CE QUI EST ATTENDU — Poursuivez le récit des pirogues qui encerclent le Papadjo, en reprenant juste après sa dernière phrase.

EXTRAIT DU TEXTE —
+++

Quinze à vingt pirogues autour du Papadjo, comme une araignée géante prête à le dévorer. L'opression est forte. Ils sont tous là à nous dévisager comme si nous étions des extra-terrestres, immobiles, le regard fixe. Arrive un petit homme,les gencives et les lèvres ensanglantées par le bétel, qui se permet carrément de s'agripper au bateau et de plonger son regard dedans. Hervé l'admoneste vertement.
L'homme s'excuse et déclare :
-Je suis le chef du village.
- Alors, venez donc !
Grosse, grosse erreur. Le petit type se hisse sur le Papadjo et pendant une heure va nous faire subir une bonne séance de harcèlement dans un anglais très approximatif.
- Vous, alcool et tabac ?
C'est bien la première fois qu'on nous en demande de l'alcool. Mauvais signe.
- Non, nous n'avons pas d'alcool. C'est prohibé.
Cela ne l'empêche pas de répéter comme un débile :
- Vous, alcool ?

+++

LIGNES RÉPERTORIÉES —
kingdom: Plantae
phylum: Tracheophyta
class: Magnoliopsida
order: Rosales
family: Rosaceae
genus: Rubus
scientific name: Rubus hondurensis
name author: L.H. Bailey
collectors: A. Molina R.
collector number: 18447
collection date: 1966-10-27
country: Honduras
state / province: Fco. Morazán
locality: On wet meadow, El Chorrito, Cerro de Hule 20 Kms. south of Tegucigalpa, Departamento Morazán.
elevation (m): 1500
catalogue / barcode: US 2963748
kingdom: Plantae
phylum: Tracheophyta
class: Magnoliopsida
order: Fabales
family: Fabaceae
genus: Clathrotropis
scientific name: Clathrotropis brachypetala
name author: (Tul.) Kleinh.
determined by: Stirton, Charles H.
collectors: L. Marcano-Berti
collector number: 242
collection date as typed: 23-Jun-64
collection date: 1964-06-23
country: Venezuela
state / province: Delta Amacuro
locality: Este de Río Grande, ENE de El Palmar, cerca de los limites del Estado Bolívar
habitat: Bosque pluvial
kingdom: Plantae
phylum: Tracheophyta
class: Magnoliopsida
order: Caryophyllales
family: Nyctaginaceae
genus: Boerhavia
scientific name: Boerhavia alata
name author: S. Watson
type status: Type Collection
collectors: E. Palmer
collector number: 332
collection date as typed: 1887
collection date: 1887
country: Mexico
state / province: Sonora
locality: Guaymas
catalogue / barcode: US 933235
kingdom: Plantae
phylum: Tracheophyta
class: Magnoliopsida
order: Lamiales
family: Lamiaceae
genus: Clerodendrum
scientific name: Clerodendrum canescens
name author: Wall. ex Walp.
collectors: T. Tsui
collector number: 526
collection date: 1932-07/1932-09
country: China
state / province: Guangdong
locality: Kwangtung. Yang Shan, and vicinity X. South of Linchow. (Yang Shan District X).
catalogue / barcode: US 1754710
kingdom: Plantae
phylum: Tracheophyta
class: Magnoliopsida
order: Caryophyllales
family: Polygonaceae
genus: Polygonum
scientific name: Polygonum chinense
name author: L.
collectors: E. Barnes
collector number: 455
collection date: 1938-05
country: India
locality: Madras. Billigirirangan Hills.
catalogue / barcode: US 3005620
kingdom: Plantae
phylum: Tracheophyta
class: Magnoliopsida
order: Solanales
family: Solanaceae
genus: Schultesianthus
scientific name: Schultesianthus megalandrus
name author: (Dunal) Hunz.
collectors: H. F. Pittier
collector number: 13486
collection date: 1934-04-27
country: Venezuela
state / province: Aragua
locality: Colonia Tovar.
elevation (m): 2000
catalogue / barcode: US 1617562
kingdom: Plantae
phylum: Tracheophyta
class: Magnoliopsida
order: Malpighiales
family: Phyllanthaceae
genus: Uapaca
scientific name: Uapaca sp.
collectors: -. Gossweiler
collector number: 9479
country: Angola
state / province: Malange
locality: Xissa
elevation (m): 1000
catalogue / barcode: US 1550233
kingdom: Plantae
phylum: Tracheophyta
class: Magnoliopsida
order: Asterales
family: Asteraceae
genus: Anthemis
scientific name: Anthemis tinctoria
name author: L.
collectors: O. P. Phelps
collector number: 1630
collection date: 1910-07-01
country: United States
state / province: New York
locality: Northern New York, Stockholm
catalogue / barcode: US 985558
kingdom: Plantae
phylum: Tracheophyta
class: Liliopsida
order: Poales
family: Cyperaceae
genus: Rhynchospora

+++

RÉPONSE À L'EXERCICE —
Alors, là, mon petit, tu nous fais le siège, nous allons faire de la résistance; Hervé est assis face au petit chef. Je me tiens debout dans l'embrasure du carré. Tout autour, des jeunes dans les pirogues, spectateurs attentifs de ce petit théâtre.
Au moindre écart, cela sera peut-être l'abordage sur la scène où l'attaque avec les popos (papayes) qu'ils ont amenés pour faire du troc. Donc, la moutarde qui monte au nez, le sang qui bouillone, la bonne gifle ou le coup de poing (c'est selon) devant ce harcèlement stupide : à proscrire. Sang froid, humour, détente, on va leur en donner à ces nouveaux cannibales.
- Vous, magazines, les jeunes, eux, veulent magazines.
- Pas de magazines. On a donné le dernier à Port Mary.
- Vous, faire du trade (du troc). Les jeunes ont amené Popos.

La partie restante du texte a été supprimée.